Tommaso Fabbri

Tommaso Fabbri

Capomissione MSF
Sette anni nel limbo

Ricordo bene quella notte. Eravamo nel mezzo del Mediterraneo. Non si vedeva nulla. Il cielo e il mare formavano un’unica tela nera.

E poi, nell’oscurità, li abbiamo visti: circa 100 persone, pericolosamente stipate su un gommone destinato a non più di 20, alcune già cadute in mare e aggrappate ai tubolari. Dietro di loro è comparsa un’altra barca, e poi un’altra ancora. Era il 2016 e facevo parte del team medico-umanitario a bordo di una nave di ricerca e soccorso di MSF.

Alle 11 del mattino dopo, avevamo soccorso più di 1.100 persone, alcune disidratate, ustionate dal carburante, segnate dalle cicatrici delle torture, ma tutte sollevate per essere state soccorse, per essere vive. Ho capito che ero semplicemente dove dovevo essere.

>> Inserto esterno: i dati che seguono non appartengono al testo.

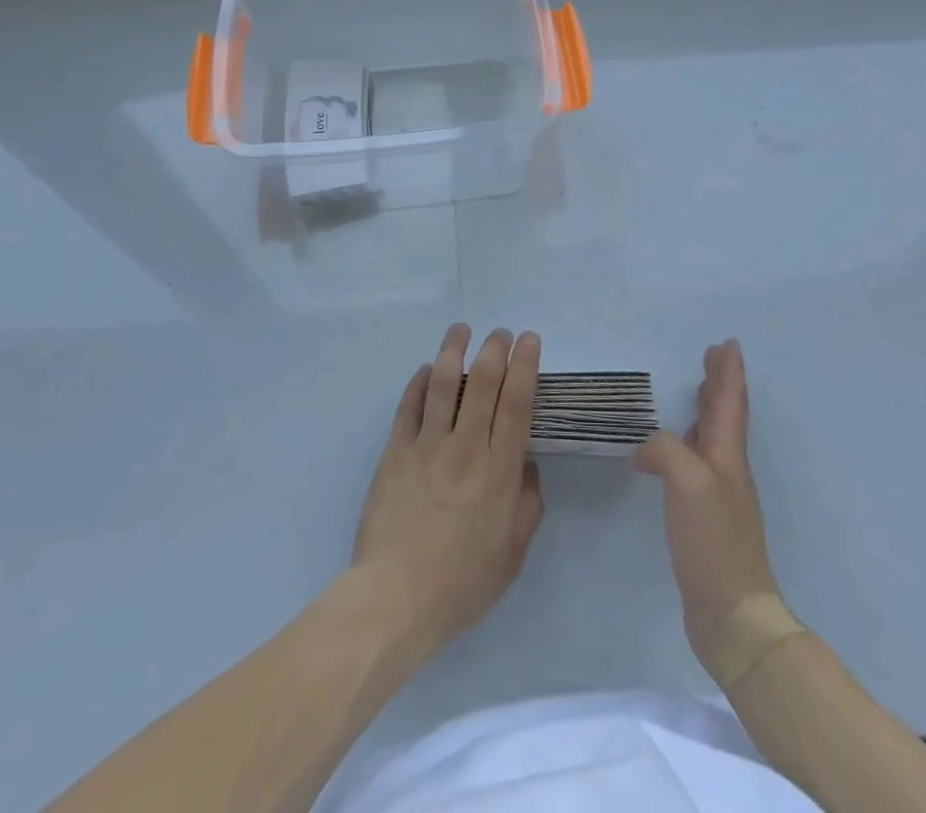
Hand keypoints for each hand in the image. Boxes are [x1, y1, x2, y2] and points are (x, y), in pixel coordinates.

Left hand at [352, 324, 545, 656]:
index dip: (526, 365)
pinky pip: (408, 407)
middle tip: (500, 332)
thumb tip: (525, 464)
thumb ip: (527, 503)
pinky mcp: (396, 452)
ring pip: (442, 384)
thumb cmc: (462, 582)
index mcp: (499, 471)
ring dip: (454, 350)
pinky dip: (417, 383)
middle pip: (483, 383)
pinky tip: (424, 369)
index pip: (517, 403)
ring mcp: (427, 446)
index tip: (530, 340)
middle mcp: (466, 448)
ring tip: (461, 329)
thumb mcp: (513, 552)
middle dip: (495, 349)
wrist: (397, 597)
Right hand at [634, 339, 784, 679]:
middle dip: (719, 383)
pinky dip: (686, 442)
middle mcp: (727, 470)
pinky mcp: (703, 517)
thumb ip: (665, 450)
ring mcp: (717, 494)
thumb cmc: (714, 541)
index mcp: (728, 456)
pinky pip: (694, 462)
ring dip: (706, 409)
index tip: (727, 343)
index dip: (729, 372)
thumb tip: (644, 452)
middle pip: (724, 415)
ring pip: (711, 437)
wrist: (731, 613)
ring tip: (695, 390)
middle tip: (711, 356)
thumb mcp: (688, 482)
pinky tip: (669, 451)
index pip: (730, 402)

Eppure, nel 2021 mentre continuavo la mia attività con MSF e coordinavo un progetto per il trattamento del COVID dedicato agli anziani, ho ricevuto una telefonata inaspettata dalla polizia. Mi sono sentito in un mondo al contrario: ero indagato per aver soccorso persone in pericolo mentre ero a bordo della Vos Prudence di MSF nel 2017, per avere fatto il mio lavoro.

Non ero l’unico. Il processo avviato dalle autorità italiane coinvolgeva anche persone di altre organizzazioni. Se giudicati colpevoli, ognuno di noi rischiava fino a 20 anni di carcere. Non ero preoccupato per la mia reputazione o per quella di MSF, perché ero certo che avevamo sempre lavorato in piena trasparenza, in coordinamento con la Guardia Costiera italiana e con tutte le autorità competenti.

Ma non riuscivo a cancellare la preoccupazione per le implicazioni più ampie di questo caso, il potenziale impatto sulle operazioni di ricerca e soccorso e, soprattutto, per le persone che cercano sicurezza rischiando la propria vita in mare.

I miei timori non erano infondati. Dal 2017, avevamo notato un netto cambio di approccio da parte delle autorità italiane ed europee riguardo al soccorso in mare. Il governo italiano, esponenti politici di ogni schieramento, rappresentanti istituzionali italiani ed europei avevano iniziato ad accusare le ONG di favorire l’“immigrazione clandestina” attraverso il Mediterraneo.

Oggi il caso contro di me e gli altri operatori coinvolti è stato archiviato. Ma durante i sette anni necessari per arrivare a questa decisione, il governo italiano ha investito enormi risorse in politiche dalle conseguenze tragiche. Ha eretto una barriera dopo l’altra all’azione umanitaria, invece di impedire i naufragi e aprire canali legali e sicuri per le persone in fuga attraverso il Mediterraneo.

L’imperativo umanitario di salvare vite è stato schiacciato dal tentativo di fermare la migrazione ad ogni costo. Le navi civili devono rientrare a terra dopo ogni imbarcazione soccorsa e il porto assegnato è sempre lontano, il tutto per tenerle lontane dalla zona dei soccorsi. Nel frattempo, soccorritori e ONG continuano a essere ostacolati mentre le navi subiscono fermi arbitrari.

Salvare vite non è un reato; è un obbligo morale e legale, un atto fondamentale di umanità. Spero che l’esito di questo caso invii un messaggio forte e chiaro a qualsiasi governo: smettete di criminalizzare la solidarietà! Come operatori umanitari dobbiamo continuare a svolgere il nostro lavoro ovunque sia necessario: nelle zone di conflitto, nelle epidemie o per prevenire inaccettabili morti e sofferenze nel mare nostro.